As tech workers go remote, Facebook leases huge NYC offices
People throughout the U.S. are still working from home to stem the spread of the novel coronavirus. While many speculate that in the post-pandemic world far fewer workers will be commuting to traditional offices, Facebook is one tech company that is still committing to massive physical offices. The social media giant has signed a lease on a new, huge office space in Midtown Manhattan.
The 730,000 square foot office space constitutes the main office lease on the James A. Farley building, currently the hub of the U.S. Postal Service in New York, according to TechCrunch. Facebook’s presence there would make it a NYC neighbor of some of the other biggest global tech giants. Google and Amazon already have large office spaces located in roughly the same area of Manhattan.
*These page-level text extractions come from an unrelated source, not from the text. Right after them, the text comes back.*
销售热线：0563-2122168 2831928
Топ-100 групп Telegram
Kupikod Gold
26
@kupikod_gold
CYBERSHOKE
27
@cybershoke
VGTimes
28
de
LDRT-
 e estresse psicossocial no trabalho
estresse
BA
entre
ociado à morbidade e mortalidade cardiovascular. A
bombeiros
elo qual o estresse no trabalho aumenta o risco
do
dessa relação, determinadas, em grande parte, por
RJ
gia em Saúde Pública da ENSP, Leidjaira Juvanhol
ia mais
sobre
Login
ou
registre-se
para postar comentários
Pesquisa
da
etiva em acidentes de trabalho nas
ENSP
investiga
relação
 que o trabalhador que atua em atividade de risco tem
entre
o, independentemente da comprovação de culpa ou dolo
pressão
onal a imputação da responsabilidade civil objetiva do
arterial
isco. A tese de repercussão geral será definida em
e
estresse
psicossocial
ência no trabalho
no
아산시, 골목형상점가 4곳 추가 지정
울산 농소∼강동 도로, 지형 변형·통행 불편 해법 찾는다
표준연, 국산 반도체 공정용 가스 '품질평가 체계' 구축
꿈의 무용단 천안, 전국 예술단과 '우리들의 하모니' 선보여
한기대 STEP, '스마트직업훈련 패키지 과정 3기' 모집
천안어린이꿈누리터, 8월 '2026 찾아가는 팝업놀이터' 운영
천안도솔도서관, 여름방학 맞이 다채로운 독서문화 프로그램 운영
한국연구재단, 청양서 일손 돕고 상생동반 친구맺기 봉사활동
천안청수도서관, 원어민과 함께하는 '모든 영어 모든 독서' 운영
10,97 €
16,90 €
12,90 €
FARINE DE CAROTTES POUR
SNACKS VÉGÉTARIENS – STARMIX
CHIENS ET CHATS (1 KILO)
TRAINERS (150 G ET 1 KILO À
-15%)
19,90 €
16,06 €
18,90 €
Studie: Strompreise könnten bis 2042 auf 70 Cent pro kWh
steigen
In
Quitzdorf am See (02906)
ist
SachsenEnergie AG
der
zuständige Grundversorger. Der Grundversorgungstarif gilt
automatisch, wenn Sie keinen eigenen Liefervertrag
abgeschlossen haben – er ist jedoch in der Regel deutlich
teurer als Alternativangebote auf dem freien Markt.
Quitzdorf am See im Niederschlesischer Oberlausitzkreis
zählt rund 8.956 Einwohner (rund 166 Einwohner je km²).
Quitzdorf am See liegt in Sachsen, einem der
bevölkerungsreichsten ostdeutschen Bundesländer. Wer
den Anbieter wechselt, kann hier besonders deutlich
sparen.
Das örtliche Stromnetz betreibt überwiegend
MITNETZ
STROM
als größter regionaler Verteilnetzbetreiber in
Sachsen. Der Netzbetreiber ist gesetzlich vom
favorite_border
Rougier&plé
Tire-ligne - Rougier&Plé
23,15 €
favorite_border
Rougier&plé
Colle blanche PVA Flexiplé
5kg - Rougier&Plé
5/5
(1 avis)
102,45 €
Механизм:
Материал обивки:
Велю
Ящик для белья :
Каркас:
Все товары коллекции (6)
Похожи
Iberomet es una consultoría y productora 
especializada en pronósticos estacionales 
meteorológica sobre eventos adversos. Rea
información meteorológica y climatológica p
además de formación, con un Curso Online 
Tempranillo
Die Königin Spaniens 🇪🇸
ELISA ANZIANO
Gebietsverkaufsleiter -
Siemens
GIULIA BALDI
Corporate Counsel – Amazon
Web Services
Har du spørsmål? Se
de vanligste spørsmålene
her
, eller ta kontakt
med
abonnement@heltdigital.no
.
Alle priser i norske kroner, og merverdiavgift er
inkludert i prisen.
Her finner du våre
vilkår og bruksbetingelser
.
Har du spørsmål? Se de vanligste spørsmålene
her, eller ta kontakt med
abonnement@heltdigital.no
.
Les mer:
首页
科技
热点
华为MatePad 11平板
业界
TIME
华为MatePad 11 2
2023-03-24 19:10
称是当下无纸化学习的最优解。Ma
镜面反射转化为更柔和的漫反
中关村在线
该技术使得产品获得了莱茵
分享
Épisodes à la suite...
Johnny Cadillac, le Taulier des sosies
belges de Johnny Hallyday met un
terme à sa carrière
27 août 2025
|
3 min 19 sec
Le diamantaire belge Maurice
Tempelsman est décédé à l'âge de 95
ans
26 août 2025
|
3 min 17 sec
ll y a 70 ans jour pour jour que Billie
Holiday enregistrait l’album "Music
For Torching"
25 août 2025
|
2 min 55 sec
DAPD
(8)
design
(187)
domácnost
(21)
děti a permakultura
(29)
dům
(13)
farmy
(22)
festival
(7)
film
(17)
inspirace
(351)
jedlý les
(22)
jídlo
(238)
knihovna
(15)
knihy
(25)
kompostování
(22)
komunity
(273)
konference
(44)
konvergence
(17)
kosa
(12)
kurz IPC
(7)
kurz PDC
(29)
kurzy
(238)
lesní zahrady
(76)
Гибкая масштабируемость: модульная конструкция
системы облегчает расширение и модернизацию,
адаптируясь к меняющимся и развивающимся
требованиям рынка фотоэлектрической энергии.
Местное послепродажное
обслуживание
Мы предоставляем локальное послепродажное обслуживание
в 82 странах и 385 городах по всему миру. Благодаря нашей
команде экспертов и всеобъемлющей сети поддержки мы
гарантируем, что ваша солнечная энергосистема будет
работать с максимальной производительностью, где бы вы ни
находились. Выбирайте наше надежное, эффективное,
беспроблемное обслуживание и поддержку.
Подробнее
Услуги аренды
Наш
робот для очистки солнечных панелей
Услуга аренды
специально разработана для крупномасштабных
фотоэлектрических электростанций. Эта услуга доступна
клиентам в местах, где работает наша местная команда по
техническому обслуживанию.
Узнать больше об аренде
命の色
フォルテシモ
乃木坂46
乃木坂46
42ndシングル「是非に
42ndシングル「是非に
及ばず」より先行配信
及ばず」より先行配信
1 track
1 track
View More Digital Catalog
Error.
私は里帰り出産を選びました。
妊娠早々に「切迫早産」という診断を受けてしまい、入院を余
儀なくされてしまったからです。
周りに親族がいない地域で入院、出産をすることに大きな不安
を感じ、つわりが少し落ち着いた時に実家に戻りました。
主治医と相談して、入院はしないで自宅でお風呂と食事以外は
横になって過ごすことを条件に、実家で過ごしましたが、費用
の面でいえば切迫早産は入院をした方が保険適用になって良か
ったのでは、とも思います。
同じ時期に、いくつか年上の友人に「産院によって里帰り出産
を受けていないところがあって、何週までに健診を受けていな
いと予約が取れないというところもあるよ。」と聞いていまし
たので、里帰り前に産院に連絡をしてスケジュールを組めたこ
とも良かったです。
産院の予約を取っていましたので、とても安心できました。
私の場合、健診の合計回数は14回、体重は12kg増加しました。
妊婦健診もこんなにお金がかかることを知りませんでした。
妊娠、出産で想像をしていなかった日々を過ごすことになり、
Facebook’s goal does not appear to be to pack all of its NYC staff back into the office, however, when the U.S. finally moves past the pandemic. Management has stated that half the company could be working remotely this decade. In fact, such a large office environment could facilitate allowing workers who do work in the office to have more individual space.
Despite Facebook’s insistence that it sees working from home as a big part of the future, not every recent statement from the company indicates a rosy view of the model. In May, Facebook CEO Mark Zuckerberg suggested that those working for Facebook remotely who move to areas with lower rents than Silicon Valley could expect a lower wage.
Remote working is one of the many business trends that the novel coronavirus pandemic has accelerated. While the model was gaining acceptance in the lead-up to March, 2020, by the end of that a month a Gartner survey of 317 CFOs found that 74 percent intended to move at least 5 percent of formerly on-site workers to full-time remote, and nearly a quarter planned to transition 20 percent of workers to full-time remote.
In May, Twitter and Square both announced that they would allow employees to work from home indefinitely after the end of the pandemic.
- Facebook doubles down on work-from-office with massive NYC lease near Penn Station – TechCrunch
- Facebook employees may face pay cut if they move to cheaper areas to work from home – Marketwatch
- Is remote working here for good? – RetailWire
- Square to allow employees to work from home permanently, following Twitter’s lead – CNBC
DISCUSSION QUESTIONS: How should big companies rethink using their office space in a post-pandemic world? What sort of steps can companies take to redesign their offices to facilitate resident workers as well as interaction with remote workers?